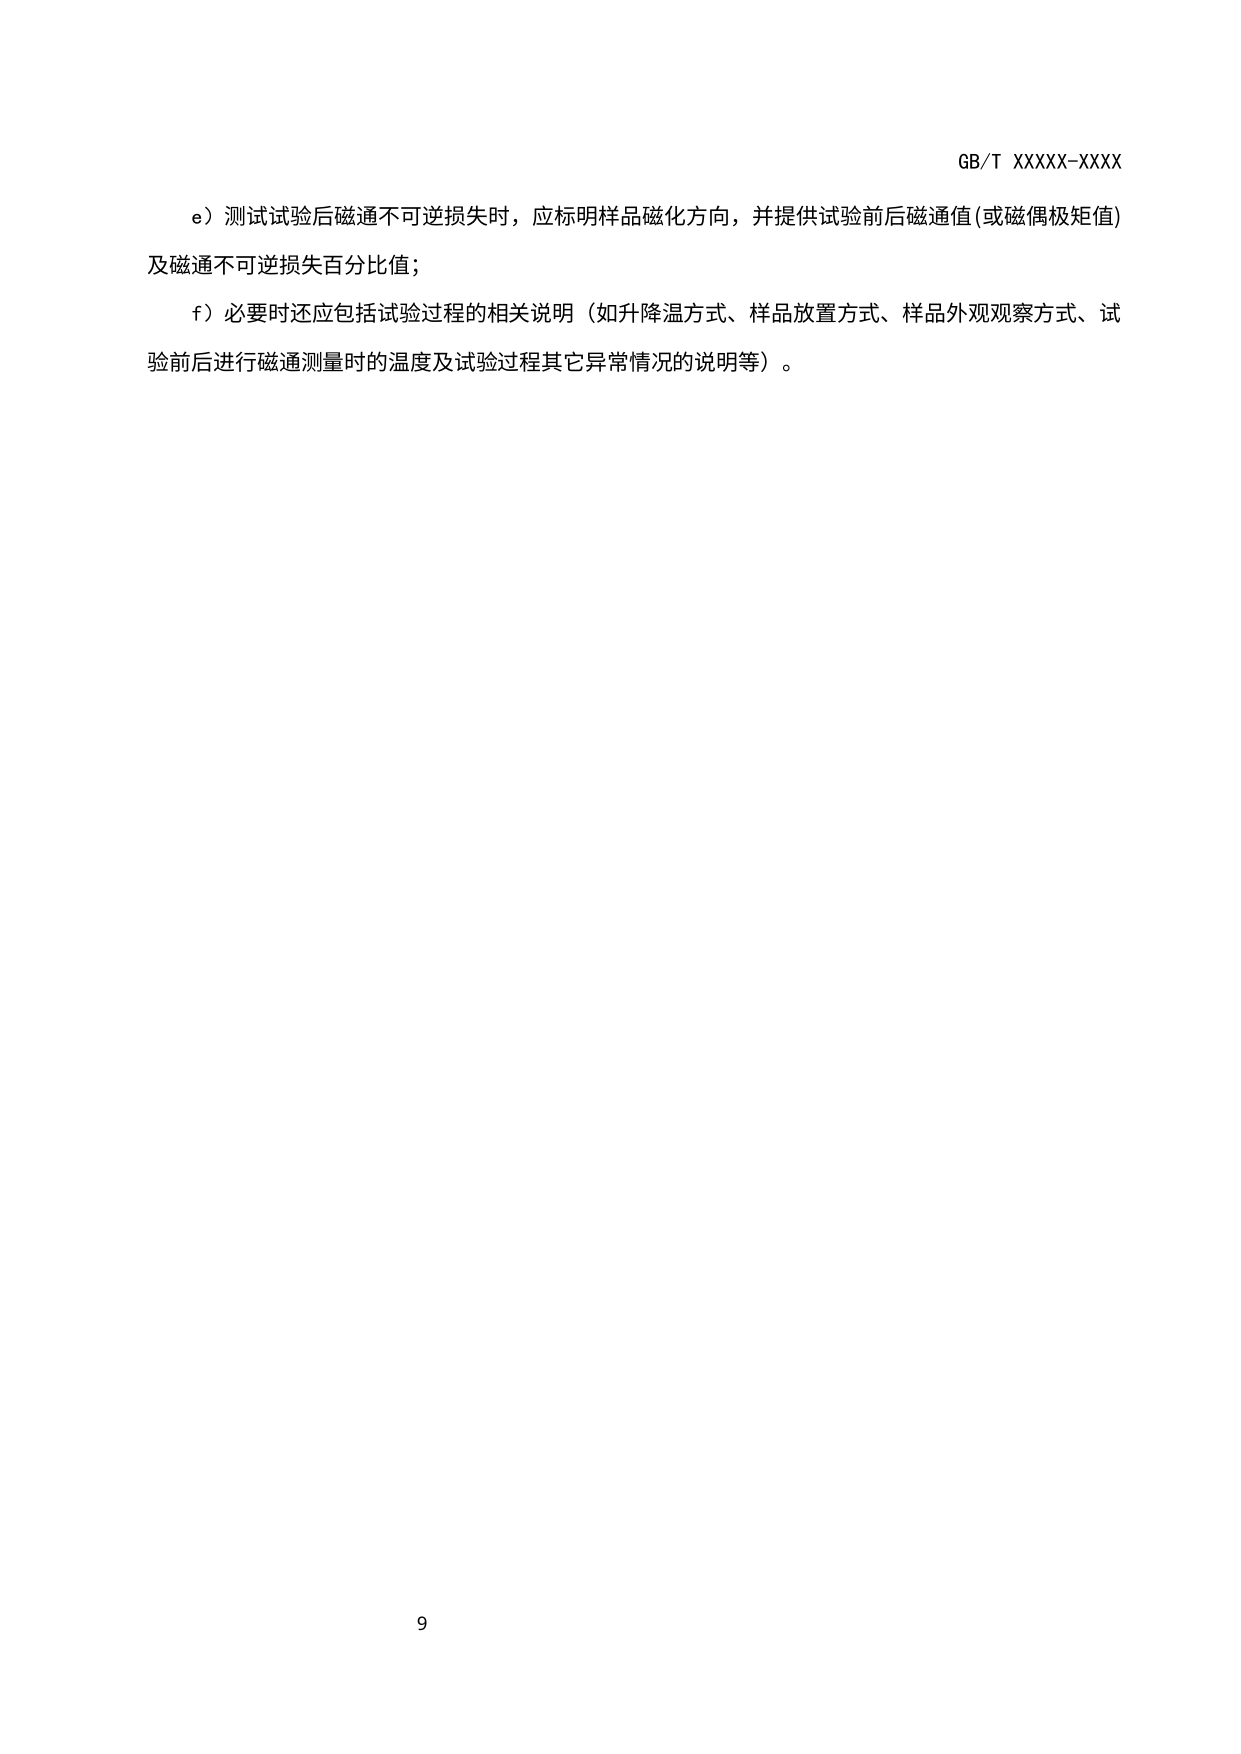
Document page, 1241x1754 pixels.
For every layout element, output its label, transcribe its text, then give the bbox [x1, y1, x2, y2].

text f）必要时还应包括试验过程的相关说明（如升降温方式、样品放置方式、样品外观观察方式、试验前后进行磁通测量时的温度及试验过程其它异常情况的说明等）。 [148, 296, 1122, 377]
text e）测试试验后磁通不可逆损失时，应标明样品磁化方向，并提供试验前后磁通值(或磁偶极矩值)及磁通不可逆损失百分比值； [148, 199, 1122, 280]
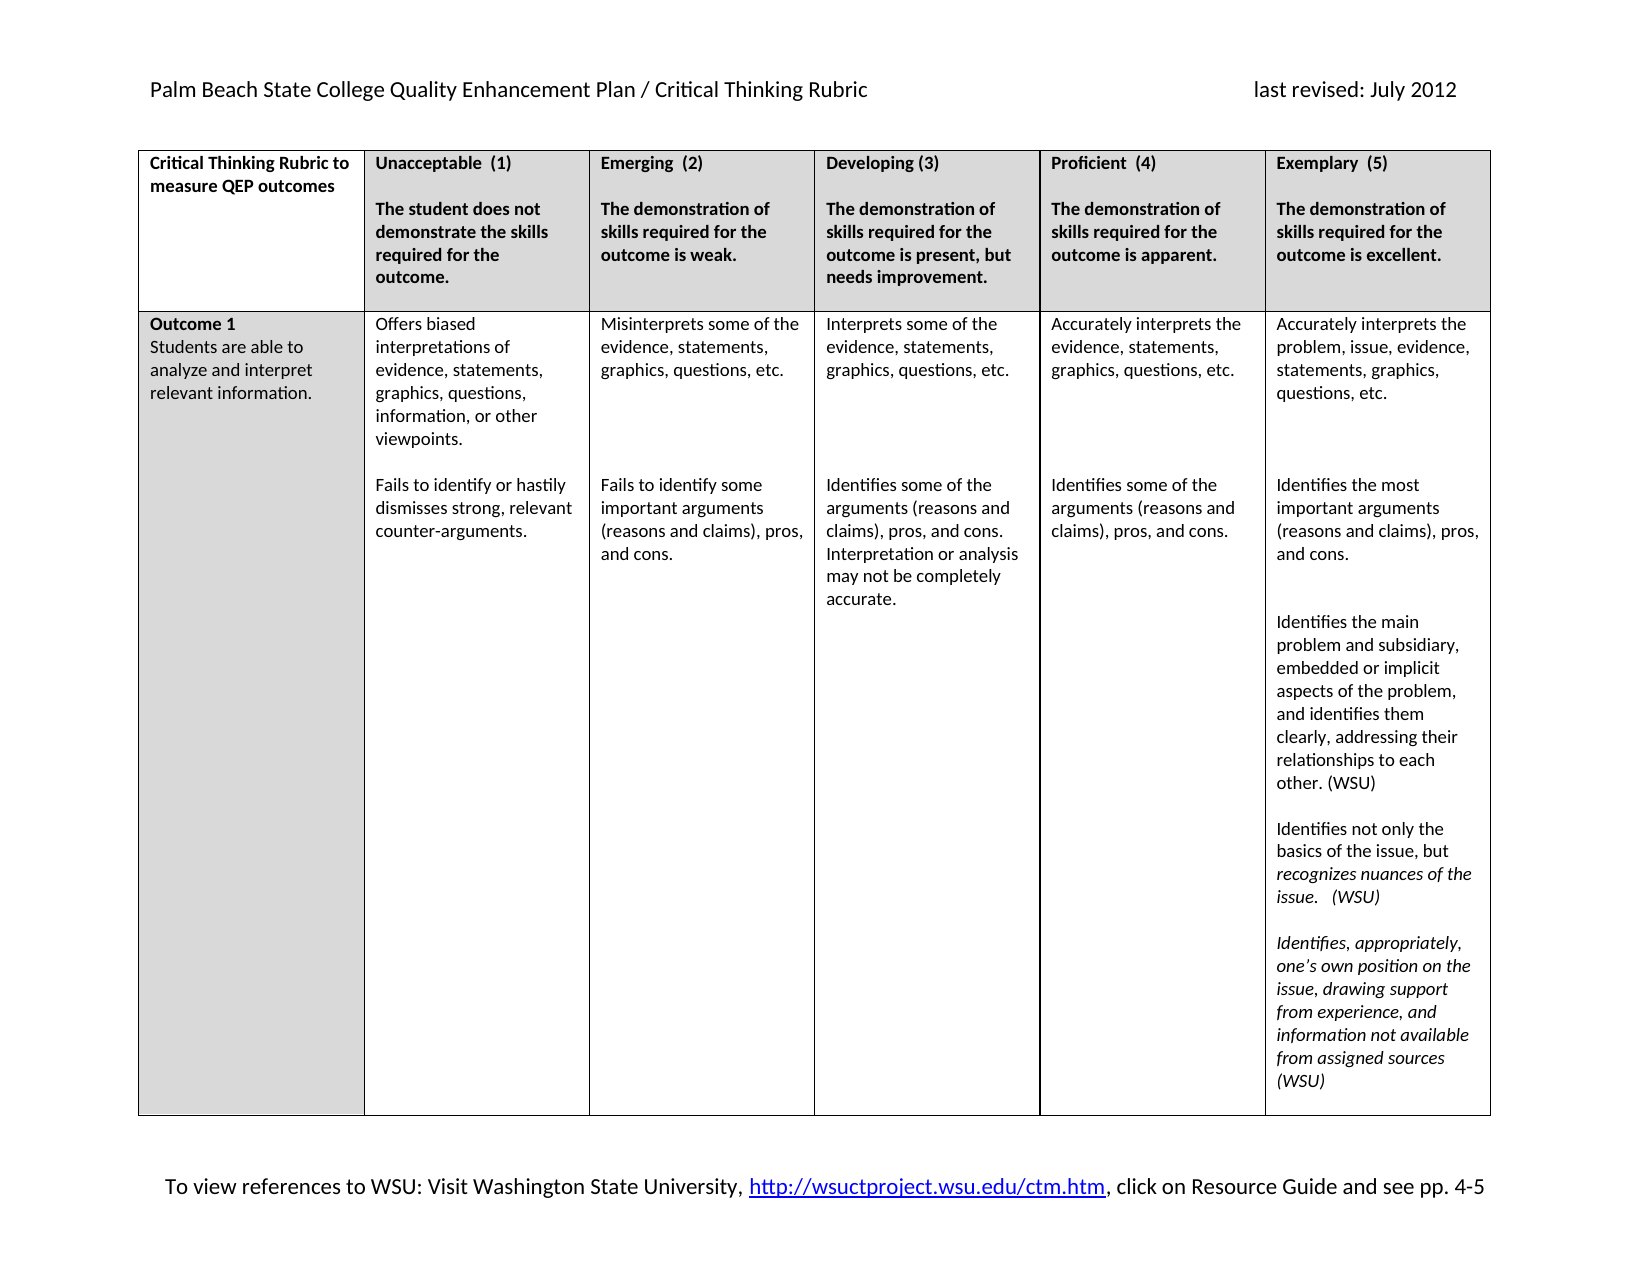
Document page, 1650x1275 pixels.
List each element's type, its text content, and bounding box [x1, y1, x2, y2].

table_header Critical Thinking Rubric to measure QEP outcomes [139, 151, 364, 311]
table_header Proficient (4) The demonstration of skills required for the outcome is apparent. [1041, 151, 1265, 311]
table_cell Interprets some of the evidence, statements, graphics, questions, etc. Identifies some of the arguments (reasons and claims), pros, and cons. Interpretation or analysis may not be completely accurate. [815, 312, 1039, 1114]
table_cell Offers biased interpretations of evidence, statements, graphics, questions, information, or other viewpoints. Fails to identify or hastily dismisses strong, relevant counter-arguments. [365, 312, 589, 1114]
table_cell Misinterprets some of the evidence, statements, graphics, questions, etc. Fails to identify some important arguments (reasons and claims), pros, and cons. [590, 312, 814, 1114]
table_cell Accurately interprets the problem, issue, evidence, statements, graphics, questions, etc. Identifies the most important arguments (reasons and claims), pros, and cons. Identifies the main problem and subsidiary, embedded or implicit aspects of the problem, and identifies them clearly, addressing their relationships to each other. (WSU) Identifies not only the basics of the issue, but recognizes nuances of the issue. (WSU) Identifies, appropriately, one’s own position on the issue, drawing support from experience, and information not available from assigned sources (WSU) [1266, 312, 1490, 1114]
table_cell Accurately interprets the evidence, statements, graphics, questions, etc. Identifies some of the arguments (reasons and claims), pros, and cons. [1041, 312, 1265, 1114]
table_cell Outcome 1 Students are able to analyze and interpret relevant information. [139, 312, 364, 1114]
table_header Developing (3) The demonstration of skills required for the outcome is present, but needs improvement. [815, 151, 1039, 311]
table_header Exemplary (5) The demonstration of skills required for the outcome is excellent. [1266, 151, 1490, 311]
table_header Unacceptable (1) The student does not demonstrate the skills required for the outcome. [365, 151, 589, 311]
table_header Emerging (2) The demonstration of skills required for the outcome is weak. [590, 151, 814, 311]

· · ·

- TASK PROMPT:
Above are records; repeat only the lines from the line with "For every layout" through the line with "Document page, 1650x1275 pixels.", and leave pictures out.

- TASK SOLUTION:
For every layout element, output its label, transcribe its text, then give the bbox [x1, y1, x2, y2].

text f）必要时还应包括试验过程的相关说明（如升降温方式、样品放置方式、样品外观观察方式、试验前后进行磁通测量时的温度及试验过程其它异常情况的说明等）。 [148, 296, 1122, 377]
text e）测试试验后磁通不可逆损失时，应标明样品磁化方向，并提供试验前后磁通值(或磁偶极矩值)及磁通不可逆损失百分比值； [148, 199, 1122, 280]
Document page, 1650x1275 pixels.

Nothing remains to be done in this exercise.